Verhoogde aansprakelijkheidsdrempel bij sport- en spelsituatie houdt niet op te gelden na laatste fluitsignaal. Verweerder toch aansprakelijk vanwege te gevaarlijk en onzorgvuldig gedrag.

Rechtbank Oost-Brabant, 16 maart 2017
Voetbalteam -waar (verzoeker) en (verweerder) deel van uitmaken- spelen een wedstrijd ijsvoetbal. Na het laatste fluitsignaal doet (verzoeker) zijn valbescherming -een plastic bal- uit. (Verweerder) duwt (verzoeker) in de rug als gevolg waarvan (verzoeker) ten val is gekomen en letsel heeft opgelopen (zware hersenschudding, nek- en rugklachten). (Verzoeker) stelt (verweerder) aansprakelijk.
Verzoek Rechtbank
 (1) (Verzoeker) verzoekt de rechtbank vast te stellen dat (verweerder) aansprakelijk is voor de door (verzoeker) ten gevolge van het ongeval geleden schade en dat hij, (verweerder), deze schade dient te vergoeden. Niet reeds de enkele mogelijkheid van een ongeval, als verwezenlijking van aan een bepaald gedrag inherent gevaar, dat gedrag onrechtmatig doet zijn, maar dat zodanig gevaar scheppend gedrag slechts onrechtmatig is indien de mate van waarschijnlijkheid van een ongeval (het oplopen van letsel door een ander) als gevolg van dat gedrag zo groot is dat de dader zich naar maatstaven van zorgvuldigheid van dat gedrag had moeten onthouden (vgl. o.m. Hoge Raad 9 december 1994, NJ 1996, 403 en Hoge Raad 28 maart 2003, NJ 2003, 718). De vraag of aan dit criterium wordt voldaan, dient te worden beantwoord op grond van de specifieke omstandigheden van het geval. De vraag of een deelnemer aan een sport of spel onrechtmatig heeft gehandeld door een gedraging als gevolg waarvan een andere deelnemer letsel is toegebracht, wordt minder spoedig bevestigend beantwoord dan in het geval dat diezelfde gedraging buiten een sport- of spelsituatie heeft plaats gevonden.De verhoogde aansprakelijkheidsdrempel houdt naar het oordeel van de rechtbank in dit geval niet op te gelden doordat het fluitsignaal van de scheidsrechter had geklonken en enkele deelnemers bezig waren het veld te verlaten om een volgende groep spelers de mogelijkheid te bieden het ijsvoetbalspel te spelen. Zowel (verzoeker) als (verweerder) bevonden zich ten tijde van het ongeval nog op het ijs.

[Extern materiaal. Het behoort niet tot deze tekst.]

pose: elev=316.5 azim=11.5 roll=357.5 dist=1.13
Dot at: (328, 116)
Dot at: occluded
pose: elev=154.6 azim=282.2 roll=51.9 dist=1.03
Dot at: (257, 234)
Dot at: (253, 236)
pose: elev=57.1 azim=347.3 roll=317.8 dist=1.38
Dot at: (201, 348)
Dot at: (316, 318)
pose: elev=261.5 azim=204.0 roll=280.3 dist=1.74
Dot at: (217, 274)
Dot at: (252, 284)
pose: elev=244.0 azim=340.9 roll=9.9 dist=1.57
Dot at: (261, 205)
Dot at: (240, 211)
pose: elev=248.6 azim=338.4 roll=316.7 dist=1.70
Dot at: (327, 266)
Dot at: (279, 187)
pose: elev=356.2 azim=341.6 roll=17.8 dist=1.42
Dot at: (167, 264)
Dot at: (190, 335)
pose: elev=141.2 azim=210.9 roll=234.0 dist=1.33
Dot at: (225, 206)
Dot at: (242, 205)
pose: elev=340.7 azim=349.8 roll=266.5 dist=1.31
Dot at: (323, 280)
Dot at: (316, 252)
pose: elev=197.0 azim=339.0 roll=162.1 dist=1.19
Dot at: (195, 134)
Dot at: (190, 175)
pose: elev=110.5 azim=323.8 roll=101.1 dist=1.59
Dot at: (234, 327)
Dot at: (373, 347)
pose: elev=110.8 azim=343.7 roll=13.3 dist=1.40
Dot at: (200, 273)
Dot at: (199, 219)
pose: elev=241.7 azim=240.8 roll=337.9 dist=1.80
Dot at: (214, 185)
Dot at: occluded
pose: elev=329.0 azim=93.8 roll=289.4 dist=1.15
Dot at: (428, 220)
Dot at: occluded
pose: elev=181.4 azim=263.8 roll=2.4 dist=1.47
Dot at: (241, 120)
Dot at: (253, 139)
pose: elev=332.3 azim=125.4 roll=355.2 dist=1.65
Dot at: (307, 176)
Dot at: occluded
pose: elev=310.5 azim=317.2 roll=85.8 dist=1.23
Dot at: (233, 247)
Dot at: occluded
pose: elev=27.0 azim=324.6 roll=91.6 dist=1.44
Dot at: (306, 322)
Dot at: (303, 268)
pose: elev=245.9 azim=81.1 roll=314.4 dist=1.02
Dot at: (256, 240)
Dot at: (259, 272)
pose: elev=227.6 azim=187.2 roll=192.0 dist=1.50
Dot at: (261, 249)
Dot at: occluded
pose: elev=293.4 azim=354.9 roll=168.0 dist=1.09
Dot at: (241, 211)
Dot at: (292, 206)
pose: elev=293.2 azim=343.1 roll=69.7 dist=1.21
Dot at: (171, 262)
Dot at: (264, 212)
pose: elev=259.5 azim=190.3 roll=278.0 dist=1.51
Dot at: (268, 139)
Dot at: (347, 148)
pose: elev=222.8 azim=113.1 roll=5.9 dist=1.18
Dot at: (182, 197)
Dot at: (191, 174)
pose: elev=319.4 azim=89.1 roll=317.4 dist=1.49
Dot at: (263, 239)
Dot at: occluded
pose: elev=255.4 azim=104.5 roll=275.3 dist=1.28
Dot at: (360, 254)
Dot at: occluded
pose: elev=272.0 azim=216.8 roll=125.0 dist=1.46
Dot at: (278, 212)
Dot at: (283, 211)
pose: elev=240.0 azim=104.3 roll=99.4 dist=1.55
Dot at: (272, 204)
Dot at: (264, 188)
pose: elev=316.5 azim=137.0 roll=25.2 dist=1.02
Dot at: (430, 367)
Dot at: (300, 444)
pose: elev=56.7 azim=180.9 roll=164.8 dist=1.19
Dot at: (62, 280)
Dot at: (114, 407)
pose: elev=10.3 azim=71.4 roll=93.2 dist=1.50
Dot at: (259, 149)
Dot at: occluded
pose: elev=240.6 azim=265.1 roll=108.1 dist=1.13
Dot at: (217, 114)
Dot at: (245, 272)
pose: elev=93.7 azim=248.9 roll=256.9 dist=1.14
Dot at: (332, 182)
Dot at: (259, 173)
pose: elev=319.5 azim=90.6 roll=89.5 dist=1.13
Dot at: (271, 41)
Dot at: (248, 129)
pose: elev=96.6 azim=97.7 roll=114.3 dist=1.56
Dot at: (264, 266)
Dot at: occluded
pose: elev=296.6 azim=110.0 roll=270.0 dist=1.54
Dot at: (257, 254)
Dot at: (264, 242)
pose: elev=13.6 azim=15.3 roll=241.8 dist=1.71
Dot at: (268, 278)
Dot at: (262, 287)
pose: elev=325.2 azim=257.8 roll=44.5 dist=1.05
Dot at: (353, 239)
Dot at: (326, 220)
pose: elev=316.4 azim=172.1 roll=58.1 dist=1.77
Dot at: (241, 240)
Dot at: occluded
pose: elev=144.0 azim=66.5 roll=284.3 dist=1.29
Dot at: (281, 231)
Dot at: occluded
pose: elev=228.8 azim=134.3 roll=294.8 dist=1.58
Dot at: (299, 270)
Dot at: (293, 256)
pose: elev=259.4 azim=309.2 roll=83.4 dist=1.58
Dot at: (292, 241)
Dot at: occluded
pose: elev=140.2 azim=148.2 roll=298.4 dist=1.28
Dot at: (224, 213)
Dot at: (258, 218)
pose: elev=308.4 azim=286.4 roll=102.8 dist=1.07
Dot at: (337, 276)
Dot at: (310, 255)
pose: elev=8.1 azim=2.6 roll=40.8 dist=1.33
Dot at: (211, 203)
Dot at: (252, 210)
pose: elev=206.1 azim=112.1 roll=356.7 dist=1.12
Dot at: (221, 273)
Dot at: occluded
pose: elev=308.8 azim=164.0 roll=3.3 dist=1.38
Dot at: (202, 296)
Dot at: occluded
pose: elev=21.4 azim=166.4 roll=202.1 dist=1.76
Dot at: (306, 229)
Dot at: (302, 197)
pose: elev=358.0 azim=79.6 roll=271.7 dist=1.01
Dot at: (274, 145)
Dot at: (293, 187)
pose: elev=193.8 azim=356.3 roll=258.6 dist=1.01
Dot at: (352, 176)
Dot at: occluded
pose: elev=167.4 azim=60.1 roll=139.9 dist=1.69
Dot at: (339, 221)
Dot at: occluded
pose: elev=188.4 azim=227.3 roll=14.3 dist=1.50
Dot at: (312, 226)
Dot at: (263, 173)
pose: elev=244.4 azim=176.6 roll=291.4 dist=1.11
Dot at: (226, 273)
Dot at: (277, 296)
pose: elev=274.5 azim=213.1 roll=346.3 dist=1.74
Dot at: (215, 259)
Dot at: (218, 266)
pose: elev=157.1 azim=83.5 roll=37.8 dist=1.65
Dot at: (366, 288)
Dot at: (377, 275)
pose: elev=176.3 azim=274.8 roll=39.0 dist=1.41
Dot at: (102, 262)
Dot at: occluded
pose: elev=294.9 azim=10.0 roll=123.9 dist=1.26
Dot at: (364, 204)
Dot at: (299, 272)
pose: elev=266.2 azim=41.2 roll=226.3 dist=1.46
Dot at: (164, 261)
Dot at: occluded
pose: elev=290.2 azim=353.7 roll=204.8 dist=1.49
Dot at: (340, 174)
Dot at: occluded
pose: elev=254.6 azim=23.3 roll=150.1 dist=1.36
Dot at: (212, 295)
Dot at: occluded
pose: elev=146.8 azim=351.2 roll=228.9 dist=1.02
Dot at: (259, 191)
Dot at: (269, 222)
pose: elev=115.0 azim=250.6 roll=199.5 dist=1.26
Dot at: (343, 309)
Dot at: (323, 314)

In dit licht dient vervolgens met betrekking tot de aansprakelijkheid de vraag te worden beantwoord of de gedraging van (verweerder) op (datum ongeval) valt binnen een normale uitoefening van het ijsvoetbalspel. Dat is naar het oordeel van de rechtbank niet het geval. Het handelen van (verweerder) jegens (verzoeker) op (datum ongeval) was zodanig gevaarlijk en onzorgvuldig dat dit handelen als onrechtmatig moet worden aangemerkt (artikel 6:162 BW). Daarbij oordeelt de rechtbank met name de volgende vaststaande feiten en omstandigheden doorslaggevend:

(a) het fluitsignaal voor het einde van de wedstrijd had reeds geklonken en verschillende deelnemers waren bezig de ijsbaan te verlaten of hadden de ijsbaan reeds verlaten; (b) (verzoeker) was bezig de ijsbaan te verlaten en nam geen deel meer aan het spel; (c) (verzoeker) had de plastic bal reeds uitgetrokken en droeg geen bescherming meer, hetgeen voor (verweerder) kenbaar was; (d) (verweerder) heeft (verzoeker) opzettelijk in de rug geduwd, hetgeen (verzoeker) niet aan heeft zien (kunnen) komen; (e) (verweerder) droeg ten tijde van de duw wel nog de plastic bal, waarvan het extra verende effect op (verzoeker) (verweerder) gelet het eerder gespeelde spel bekend was.

Op grond van deze vaststaande feiten en omstandigheden was de mate van waarschijnlijkheid van een ongeval en het oplopen van letsel door (verzoeker) als gevolg van de duw naar het oordeel van de rechtbank zo groot dat (verweerder) zich daarvan naar maatstaven van zorgvuldigheid had moeten onthouden. (Verweerder) is aansprakelijk voor de door (verzoeker) ten gevolge van het ongeval op (datum ongeval) geleden schade.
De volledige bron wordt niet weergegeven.